- **Prompt**
The answer is all of the data repeated exactly, with each picture omitted.

- **Working data**
================
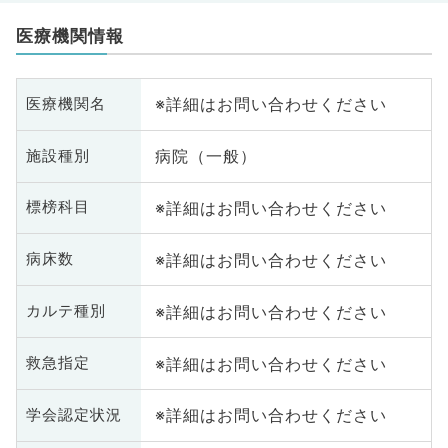
医療機関情報
※詳細はお問い合わせください
医療機関名
病院（一般）
施設種別
※詳細はお問い合わせください
標榜科目
※詳細はお問い合わせください
病床数
※詳細はお問い合わせください
カルテ種別
※詳細はお問い合わせください
救急指定
※詳細はお問い合わせください
学会認定状況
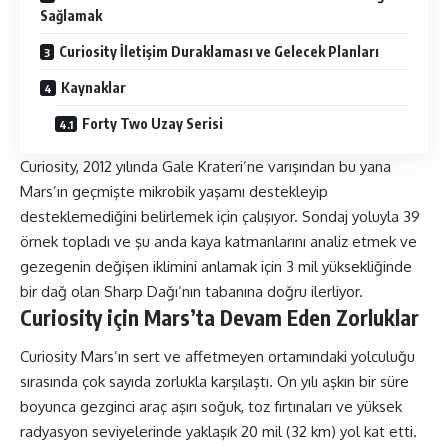
Sağlamak
Curiosity İletişim Duraklaması ve Gelecek Planları
Kaynaklar
Forty Two Uzay Serisi
Curiosity, 2012 yılında Gale Krateri’ne varışından bu yana
Mars’ın geçmişte mikrobik yaşamı destekleyip
desteklemediğini belirlemek için çalışıyor. Sondaj yoluyla 39
örnek topladı ve şu anda kaya katmanlarını analiz etmek ve
gezegenin değişen iklimini anlamak için 3 mil yüksekliğinde
bir dağ olan Sharp Dağı’nın tabanına doğru ilerliyor.
Curiosity için Mars’ta Devam Eden Zorluklar
Curiosity Mars’ın sert ve affetmeyen ortamındaki yolculuğu
sırasında çok sayıda zorlukla karşılaştı. On yılı aşkın bir süre
boyunca gezginci araç aşırı soğuk, toz fırtınaları ve yüksek
radyasyon seviyelerinde yaklaşık 20 mil (32 km) yol kat etti.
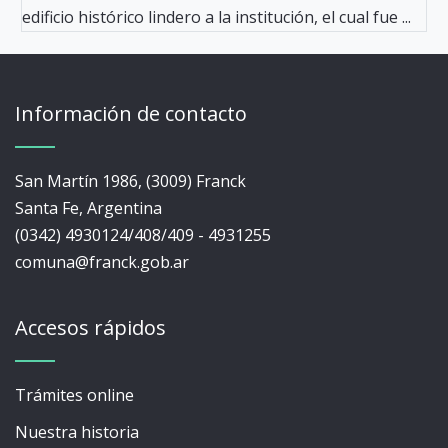
edificio histórico lindero a la institución, el cual fue ...
Información de contacto
San Martín 1986, (3009) Franck
Santa Fe, Argentina
(0342) 4930124/408/409 - 4931255
comuna@franck.gob.ar
Accesos rápidos
Trámites online
Nuestra historia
================
- **Completed exercise**
医療機関情報
※詳細はお問い合わせください
医療機関名
病院（一般）
施設種別
※詳細はお問い合わせください
標榜科目
※詳細はお問い合わせください
病床数
※詳細はお問い合わせください
カルテ種別
※詳細はお問い合わせください
救急指定
※詳細はお問い合わせください
学会認定状況
Sağlamak
Curiosity İletişim Duraklaması ve Gelecek Planları
Kaynaklar
Forty Two Uzay Serisi
Curiosity, 2012 yılında Gale Krateri’ne varışından bu yana
Mars’ın geçmişte mikrobik yaşamı destekleyip
desteklemediğini belirlemek için çalışıyor. Sondaj yoluyla 39
örnek topladı ve şu anda kaya katmanlarını analiz etmek ve
gezegenin değişen iklimini anlamak için 3 mil yüksekliğinde
bir dağ olan Sharp Dağı’nın tabanına doğru ilerliyor.
Curiosity için Mars’ta Devam Eden Zorluklar
Curiosity Mars’ın sert ve affetmeyen ortamındaki yolculuğu
sırasında çok sayıda zorlukla karşılaştı. On yılı aşkın bir süre
boyunca gezginci araç aşırı soğuk, toz fırtınaları ve yüksek
radyasyon seviyelerinde yaklaşık 20 mil (32 km) yol kat etti.
edificio histórico lindero a la institución, el cual fue ...
Información de contacto
San Martín 1986, (3009) Franck
Santa Fe, Argentina
(0342) 4930124/408/409 - 4931255
comuna@franck.gob.ar
Accesos rápidos
Trámites online
Nuestra historia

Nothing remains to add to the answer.